An alternative financing technique using 401(k)s is fast becoming a way to help laid-off executives launch their own businesses. But this unique strategy must carefully follow IRS and ERISA rules.
The financing strategy, called a "Rollover as a Business Start-up" (or a ROBS), lets would-be entrepreneurs generate instant cash flow from their 401(k)s.
The ROBS transaction works this way: A businessperson creates a Subchapter C corporation and sets up a retirement plan, but does not initially issue stock. The businessperson then rolls over his or her existing 401(k) into the new retirement plan. Afterward, the new corporation issues stock and transfers it to the new retirement plan in exchange for cash.
If the ROBS is set up correctly, no interest is owed, there are no IRS penalties for early withdrawal and the money needn't be repaid. In addition, ROBS money may be used to help an entrepreneur qualify for a loan from the bank or the Small Business Administration.
However, to realize all these benefits, the IRS requires that properly structured plans meet antidiscrimination rules and that stock transferred into the newly created retirement plan be properly valued.
ROBS have rapidly gained in popularity at a time when borrowers are otherwise having difficulty getting bank loans for business start-ups. Traditional loans against 401(k)s are prohibited for people who no longer work for a company. Most lenders want at least 40% of a small business loan collateralized. And home equity loans, the darling of the real estate boom, are less available now thanks to tightened lending standards and distressed home values.
Small businesses that are successful in obtaining loans generally pay higher loan interest rates than big corporations. Meanwhile, smaller banks, which have long serviced small businesses, are under scrutiny by bank regulators because of weak balance sheets and inadequate reserves.
ROBS transactions, typically ranging from as little as $10,000 to more than $500,000, funded more than 4,000 businesses in 2009, according to a study by FRANdata in Arlington, Va., which tracks data on franchise businesses. More than 60% of ROBS transactions were used to start franchise businesses, FRANdata says.

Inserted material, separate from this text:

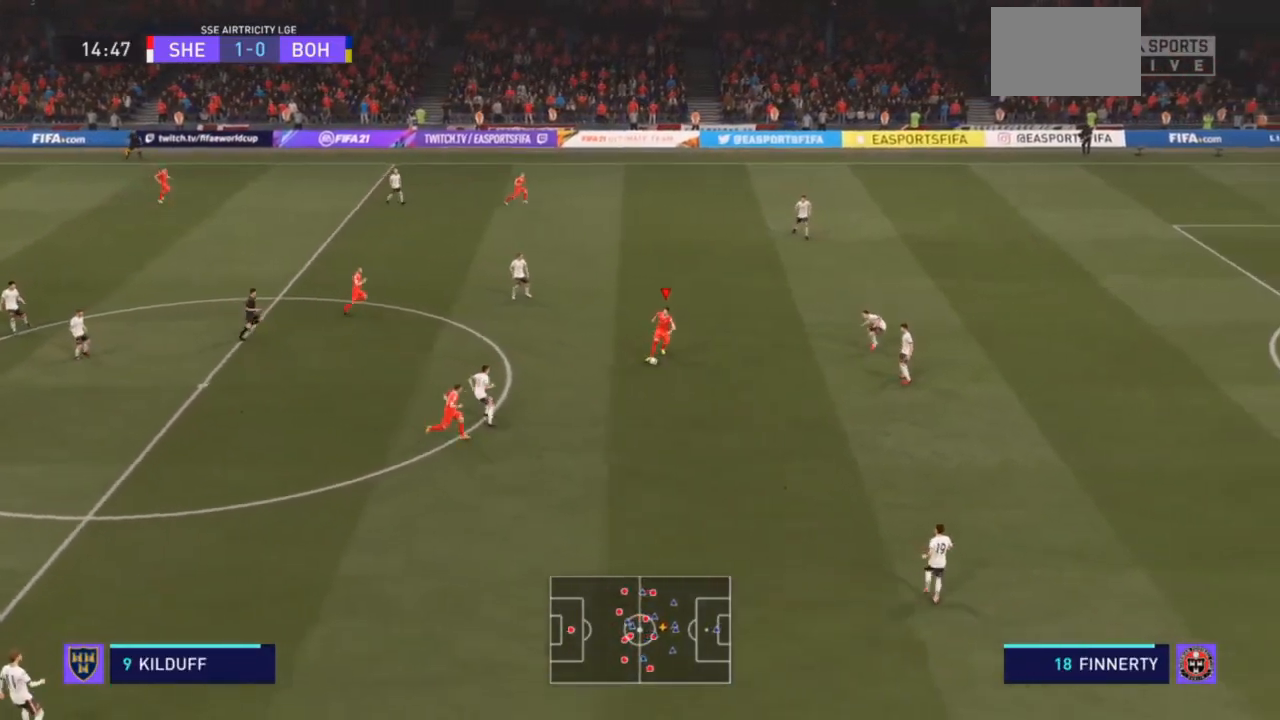
{"buttons": ["L2"], "left_stick": "up-right", "right_stick": "center", "events": [[267, "left_stick", "down-right"], [433, "left_stick", "up-right"]]}
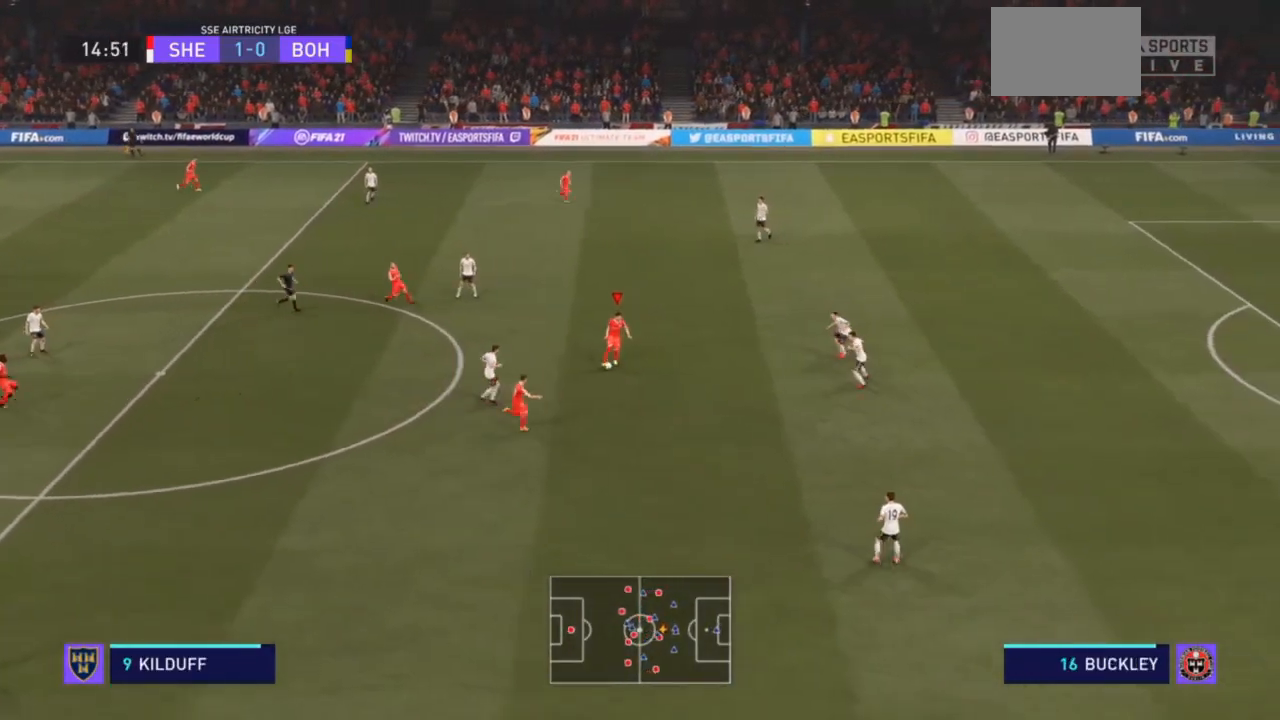
{"buttons": [], "left_stick": "down-right", "right_stick": "center", "events": [[33, "left_stick", "right"], [233, "left_stick", "down-right"], [367, "L2", "up"]]}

The financing technique had an $8 billion impact on the economy in 2009, generating 62,000 direct and indirect jobs.
Investors have been using these transactions since the 1990s, but the strategy has taken off in a big way since the 2008 financial crisis. There are at least nine companies that market ROBS programs, according to the IRS. Some 70% of the transactions are believed to have been set up by two companies: Guidant Financial Group Inc. in Bellevue, Wash. and BeneTrends Inc. in North Wales, Pa.
These companies and other ROBS providers say they will set up the C corporation and profit-sharing plan based on ERISA and IRS regulations. They also provide ongoing guidance. Guidant Financial and BeneTrends say they will pay for a CPA and tax attorney if the businesses they help get started are audited. BeneTrends goes so far as to guarantee it will pay all fines and legal fees if the IRS rules against a business.